There is no reliable published answer, and you should be skeptical of any article that gives you one. RentGrow does not publish its scoring model or its bands, and the third-party blogs that claim to know contradict each other: some describe a 0 to 100 scale, others repeat the 350 to 850 range that actually belongs to TransUnion's ResidentScore. The dependable approach is to read the banding legend on the report your own screening provider sends you, and to set your threshold from that.

Is a tenant screening score the same as a credit score?

No. A FICO credit score runs 300 to 850 and was built to predict default on loans and credit cards. A rental score is built to predict rental outcomes such as eviction and skips. TransUnion's ResidentScore runs 350 to 850 and, by TransUnion's own account, identifies 15 percent more evictions than a typical credit score in the bottom 20 percent score range where risk is greatest. The two scores answer different questions, so the same applicant can look strong on one and weak on the other.

What is the range of TransUnion's ResidentScore?

ResidentScore runs from 350 to 850, with 850 the best possible score. TransUnion describes it as explicitly engineered for rental screening and designed to give a better estimation of risk to future rental income than a typical credit score. Its published claims of identifying 15 percent more evictions and 19 percent more skips are based on 2016 research and are scoped to the highest-risk score band, not to every applicant.

Can a Washington landlord reject an applicant based on a screening score?

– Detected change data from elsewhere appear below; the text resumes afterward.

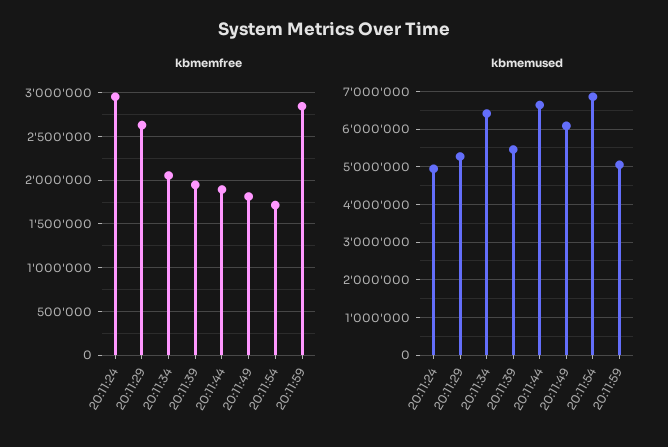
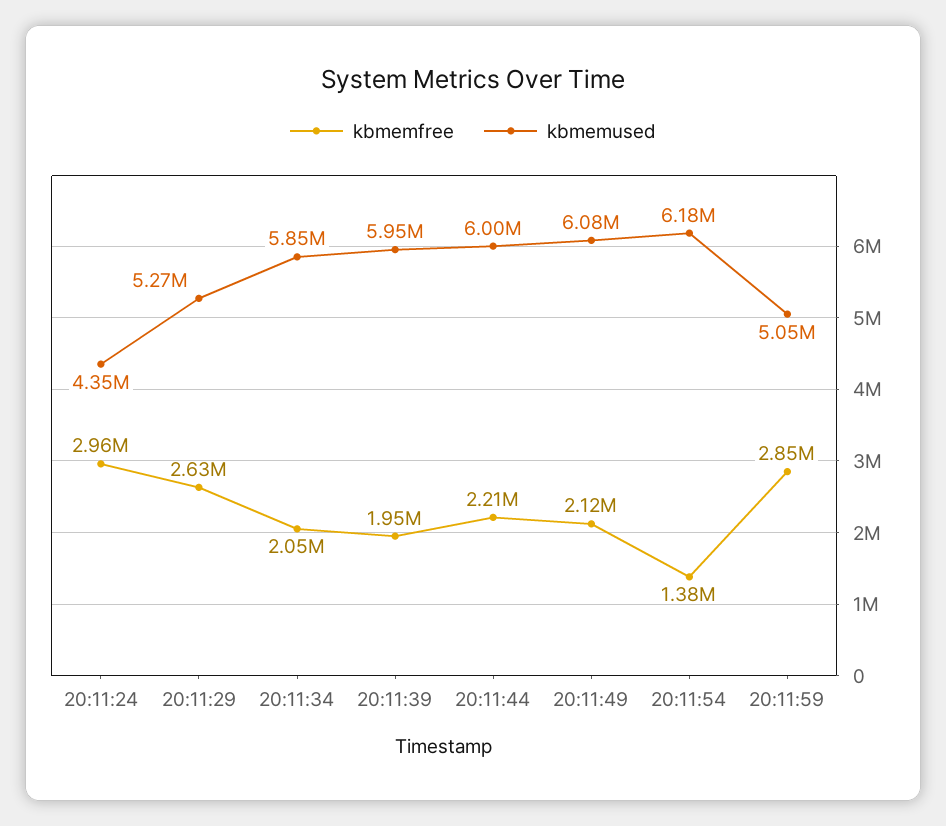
  {
    "kbmemfree": {
      "20:11:24": 2960000,
      "20:11:29": 2630000,
      "20:11:34": 2050000,
      "20:11:39": 1950000,
-     "20:11:44": 1900000,
+     "20:11:44": 2210000,
-     "20:11:49": 1800000,
+     "20:11:49": 2120000,
-     "20:11:54": 1700000,
+     "20:11:54": 1380000,
      "20:11:59": 2850000
    },
    "kbmemused": {
-     "20:11:24": 5000000,
+     "20:11:24": 4350000,
      "20:11:29": 5270000,
-     "20:11:34": 6400000,
+     "20:11:34": 5850000,
-     "20:11:39": 5400000,
+     "20:11:39": 5950000,
-     "20:11:44": 6600000,
+     "20:11:44": 6000000,
      "20:11:49": 6080000,
-     "20:11:54": 6800000,
+     "20:11:54": 6180000,
      "20:11:59": 5050000
    }
  }

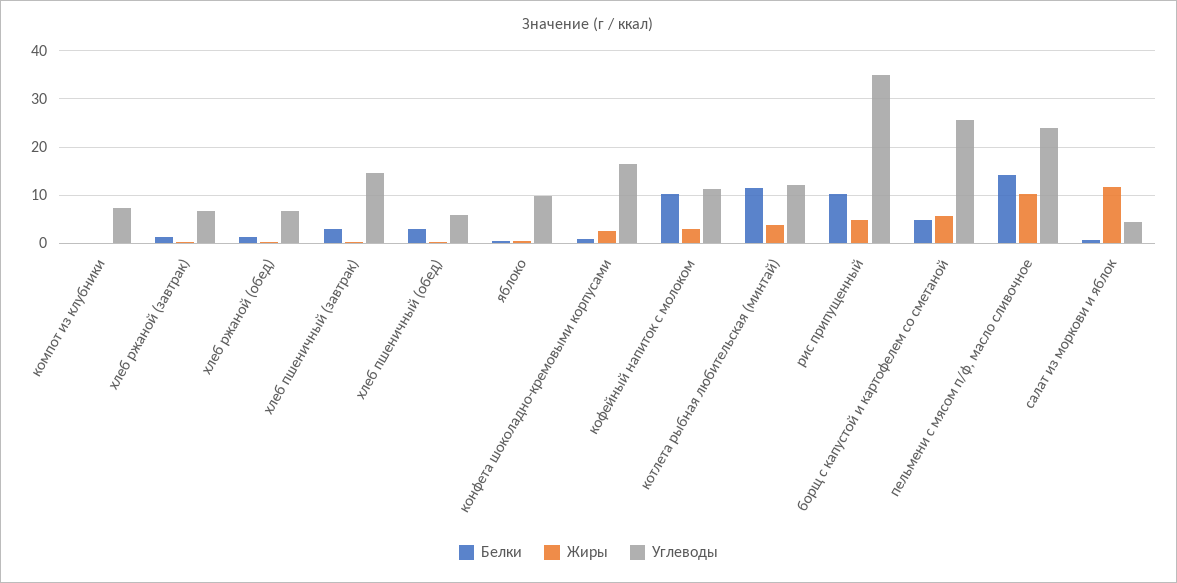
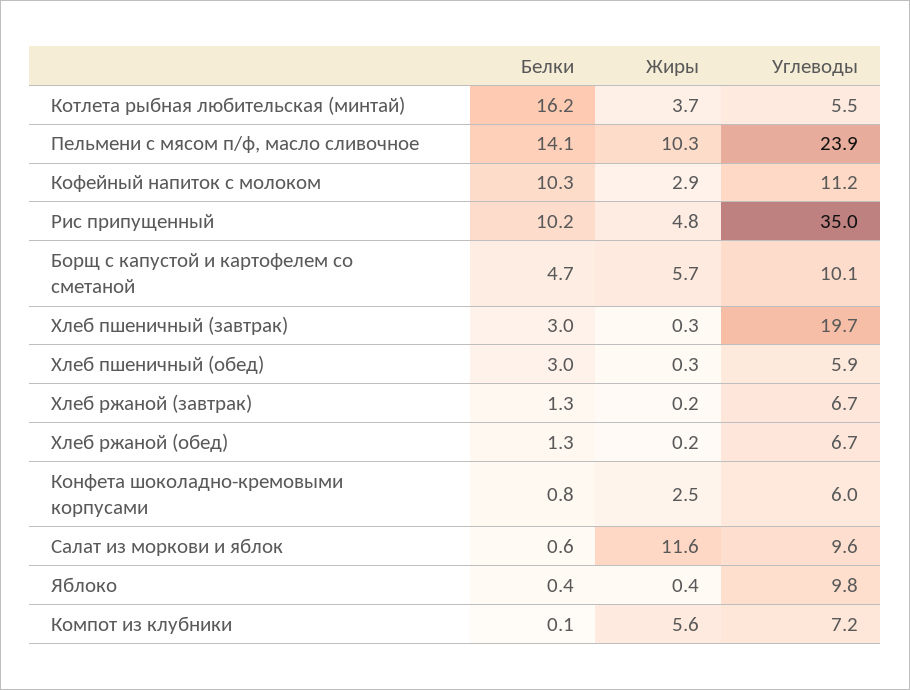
  {
    "Белки": {
      "компот из клубники": 0.1,
      "хлеб ржаной (завтрак)": 1.3,
      "хлеб ржаной (обед)": 1.3,
      "хлеб пшеничный (завтрак)": 3,
      "хлеб пшеничный (обед)": 3,
      "яблоко": 0.4,
      "конфета шоколадно-кремовыми корпусами": 0.8,
      "кофейный напиток с молоком": 10.3,
-     "котлета рыбная любительская (минтай)": 12,
+     "котлета рыбная любительская (минтай)": 16.2,
      "рис припущенный": 10.2,
      "борщ с капустой и картофелем со сметаной": 4.7,
      "пельмени с мясом п/ф, масло сливочное": 14.1,
      "салат из моркови и яблок": 0.6
    },
    "Жиры": {
-     "компот из клубники": 0,
+     "компот из клубники": 5.6,
      "хлеб ржаной (завтрак)": 0.2,
      "хлеб ржаной (обед)": 0.2,
      "хлеб пшеничный (завтрак)": 0.3,
      "хлеб пшеничный (обед)": 0.3,
      "яблоко": 0.4,
      "конфета шоколадно-кремовыми корпусами": 2.5,
      "кофейный напиток с молоком": 2.9,
      "котлета рыбная любительская (минтай)": 3.7,
      "рис припущенный": 4.8,
      "борщ с капустой и картофелем со сметаной": 5.7,
      "пельмени с мясом п/ф, масло сливочное": 10.3,
      "салат из моркови и яблок": 11.6
    },
    "Углеводы": {
      "компот из клубники": 7.2,
      "хлеб ржаной (завтрак)": 6.7,
      "хлеб ржаной (обед)": 6.7,
-     "хлеб пшеничный (завтрак)": 14,
+     "хлеб пшеничный (завтрак)": 19.7,
      "хлеб пшеничный (обед)": 5.9,
      "яблоко": 9.8,
-     "конфета шоколадно-кремовыми корпусами": 16,
+     "конфета шоколадно-кремовыми корпусами": 6,
      "кофейный напиток с молоком": 11.2,
-     "котлета рыбная любительская (минтай)": 12,
+     "котлета рыбная любительская (минтай)": 5.5,
      "рис припущенный": 35,
-     "борщ с капустой и картофелем со сметаной": 26,
+     "борщ с капустой и картофелем со сметаной": 10.1,
      "пельмени с мясом п/ф, масло сливочное": 23.9,
-     "салат из моркови и яблок": 4
+     "салат из моркови и яблок": 9.6
    }
  }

Yes, but only if you disclosed the criteria first. RCW 59.18.257(1)(a) requires that before obtaining any information about a prospective tenant, you notify them in writing of what information will be accessed, what criteria may result in denial, and the name and address of the consumer reporting agency along with their right to a free copy and to dispute it. You may charge a screening fee only if you gave that notice. Rejecting or conditioning an approval is an adverse action requiring written notice.

Should I set a hard minimum screening score?

Set a written threshold and apply it consistently, but do not make it mechanical and absolute. Rigid, inflexible screening rules create fair housing exposure. In Giebeler v. M & B Associates, the Ninth Circuit held that a landlord had to individually assess a disabled applicant's proposed financial arrangement rather than inflexibly apply a blanket policy. A documented, consistently applied standard that leaves room for a required reasonable accommodation is the defensible position.

This article is general information for Washington rental owners, not legal advice. Screening scores are proprietary products and their models and bands change without notice; confirm details with your own screening provider, and confirm current legal requirements with the statute or a qualified Washington attorney before acting.